Clinical depression is prevalent in adolescence, but how depression emerges and the nature of the early risk factors is unknown. Insight has now come from a study performed by researchers at King’s College London, who generated longitudinal child-report and parent-report data from >5,000 twin pairs enrolled in the UK-representative Twins Early Development Study.
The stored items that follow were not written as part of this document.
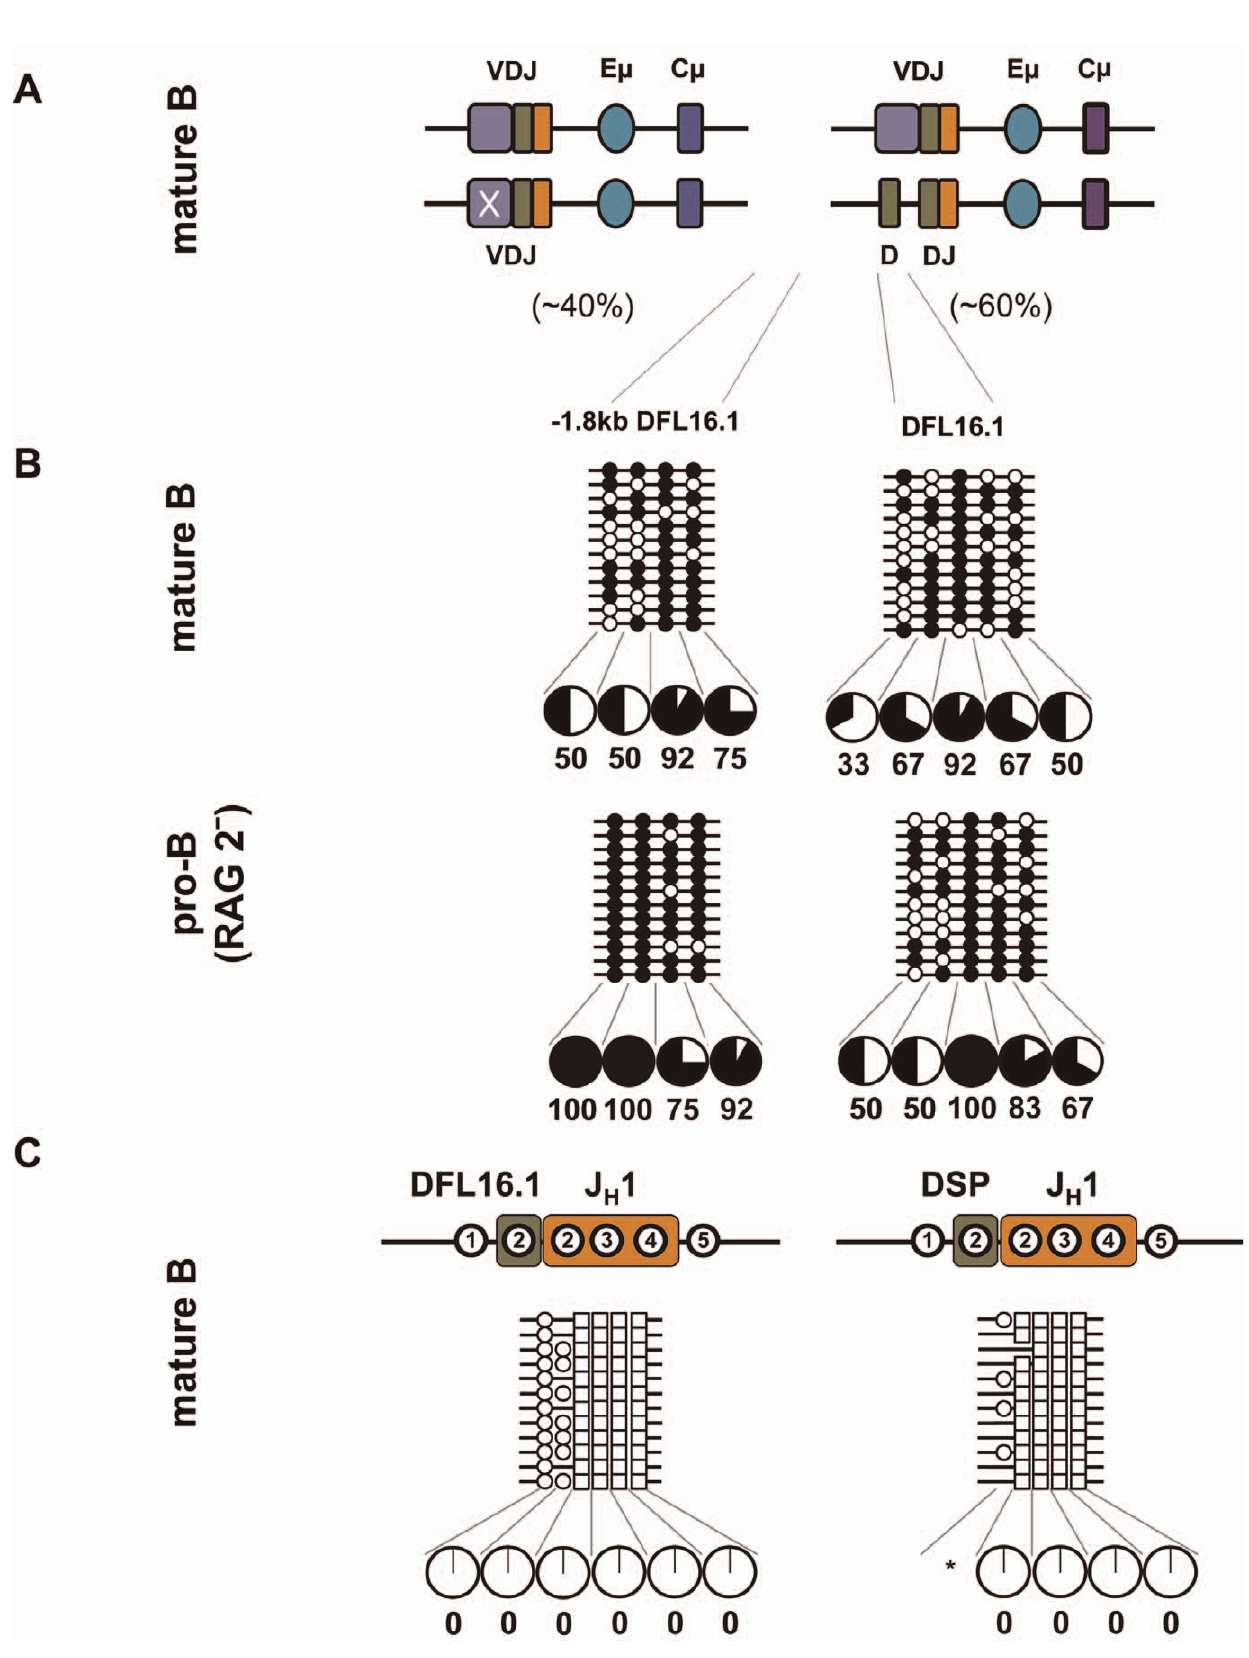
Figure 5. DNA methylation state of unrearranged and DJ H recombined alleles in mature B cells. (A) Mature B cells were purified from spleens of C57BL/6 mice, and the genomic DNA was subjected to bisulfite modification assays. 40% of these cells contain two VDJ H recombined alleles and the remainder contains one VDJ H and one DJ H recombined allele. (B) Amplicons corresponding to unrearranged DFL16.1 gene segment PLOS Biology |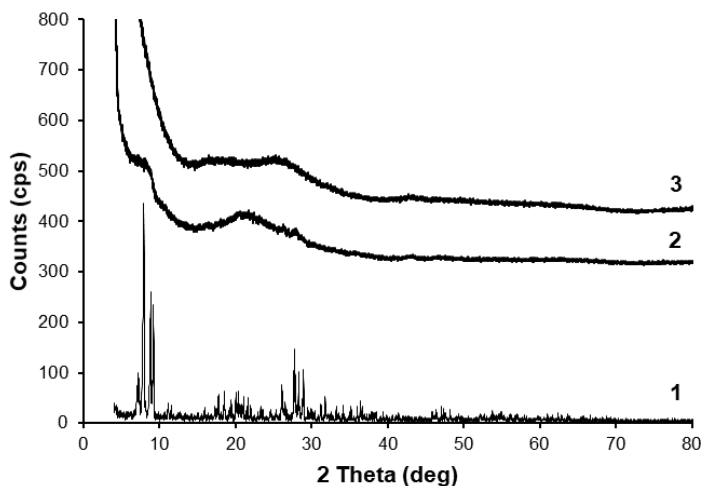
Figure 2. XRD patterns (CuKα radiation, λ = 1.542 Å) for bulk HPA-1 (1), 15%HPA-1/SiO 2 (2) and 15%HPA-1/C (3).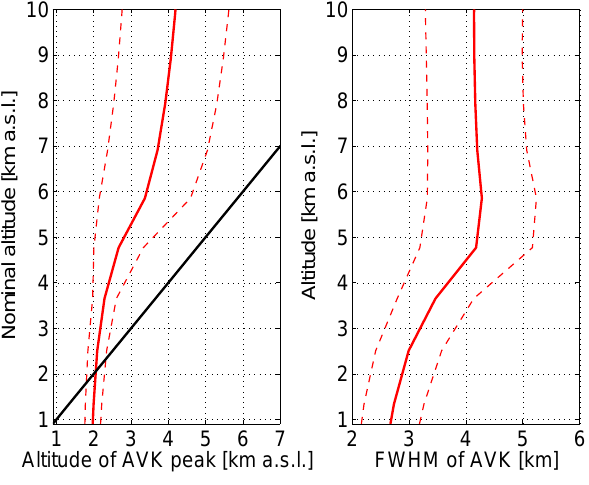
Fig. 7. Average (solid) and variation range (dashed) using 4h aver- aged spectra from 2007–2010 of left: peak altitude against nominal altitude of AVKs, right: full width at half maximum of the AVKs. The black line in the left plot indicates the ideal case (correct alti- tude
They investigated how the relationship between depressive symptoms (determined using the short Mood and Feelings Questionnaire at 12 and 16 years) and aspects of the home environment (based on reports of parental discipline, parental feelings and household chaos at 9 and 14 years) changes over middle-to-late childhood. This twin study design allowed the researchers to use the differences in genetic relatedness between monozygotic and dizygotic twin pairs to estimate the relative contributions of genetic, shared environmental (parental influence, neighbourhood characteristics, socioeconomic status) and unique environmental factors to depression symptoms. The influence of genetic factors on the association between the home environment and depressive symptoms increased from childhood (30%) to adolescence (40%), whilst the influence of shared environmental factors decreased (from 70% to 48%). Unique environmental factors accounted for just 12% of the association between the home environment and depressive symptoms, only in adolescence.
The researchers thus propose that changes in the relationship between the home environment and depressive symptoms primarily occur as a result of a shift in influence of different etiological factors rather than the emergence of adolescence-specific factors.
Hannigan, L.J., McAdams, T.A. & Eley, T.C. (2017), Developmental change in the association between adolescent depressive symptoms and the home environment: results from a longitudinal, genetically informative investigation. J Child Psychol Psychiatr. 58: 787-797. doi:10.1111/jcpp.12689
Mood and Feelings Questionnaire (MFQ): A questionnaire containing 33 questions to capture the symptoms included in the DSM-IV criteria for major depressive disorders. It is considered an appropriate assessment tool for depression symptoms in children aged range 8–18 years, but not a method to diagnose depression. The questions assess mood and anhedonia, tiredness, restlessness, concentration difficulties, and several aspects of negative self-evaluation. A high MFQ suggests more severe depressive symptoms.